Ve ben kimbilir o zaman,
Nerelerde olacağım?
Yukarıdaki şiiri 25.3.1943’te Servetifünun dergisinde yayınlanan Rüştü Onur, 1944 yılının Aralık ayında bir gece yaşama veda etti. 24 yaşındaydı. Veremdi.
***
Rüştü Onur’un Salah Birsel’e mektuplarında sık sık sözünü ettiği sevgili arkadaşı Kemal Uluser, dilimizin özleşmesine özen gösteriyordu. Uluser’in üniversitede Felsefe bölümünden arkadaşı Bedia Akarsu, Macit Gökberk’in “erlebnis” karşılığı olarak kullandığı “yaşantı” sözcüğünü onun bulduğunu kaydediyor.
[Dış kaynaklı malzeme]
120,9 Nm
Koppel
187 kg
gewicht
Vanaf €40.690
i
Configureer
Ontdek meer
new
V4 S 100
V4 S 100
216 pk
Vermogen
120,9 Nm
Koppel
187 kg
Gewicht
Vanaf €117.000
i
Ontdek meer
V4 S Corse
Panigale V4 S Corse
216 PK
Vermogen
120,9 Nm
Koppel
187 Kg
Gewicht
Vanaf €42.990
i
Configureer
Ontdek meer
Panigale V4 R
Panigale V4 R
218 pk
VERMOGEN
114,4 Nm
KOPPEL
Kemal Uluser’in AKŞAM OLDU şiirinden:
Anneciğim gelsene yukarıya.
Bak, ufkun kızartıları eridi.
Sesler, susuncun(*) derinliklerinde uyumuş,
ne bir ürperti var, ne de bir kımıldanış...
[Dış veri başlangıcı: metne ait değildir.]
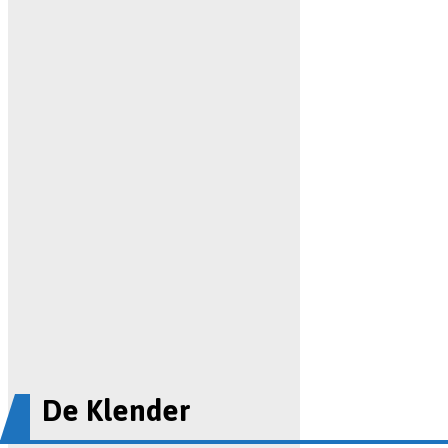
De Klender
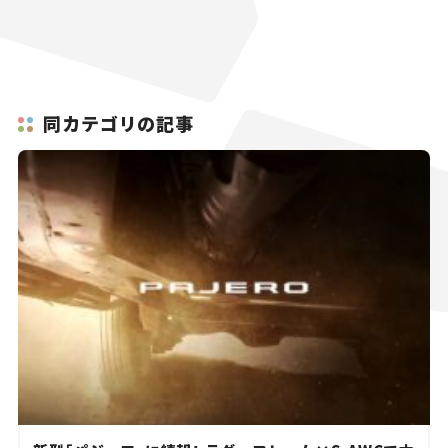
同カテゴリの記事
Kuşlar yuvalarına döndüler, karıncalar
topraklar altına girdi,
her şey evine çekildi,
ortalığa çöküşen karanlık, serinlik yaymakta
(…)
Kemal Uluser, 1944’te bir Kasım günü zatürrieden öldüğünde 29 yaşındaydı. “Üç Zonguldaklı şair”in yaşça en büyüğüydü.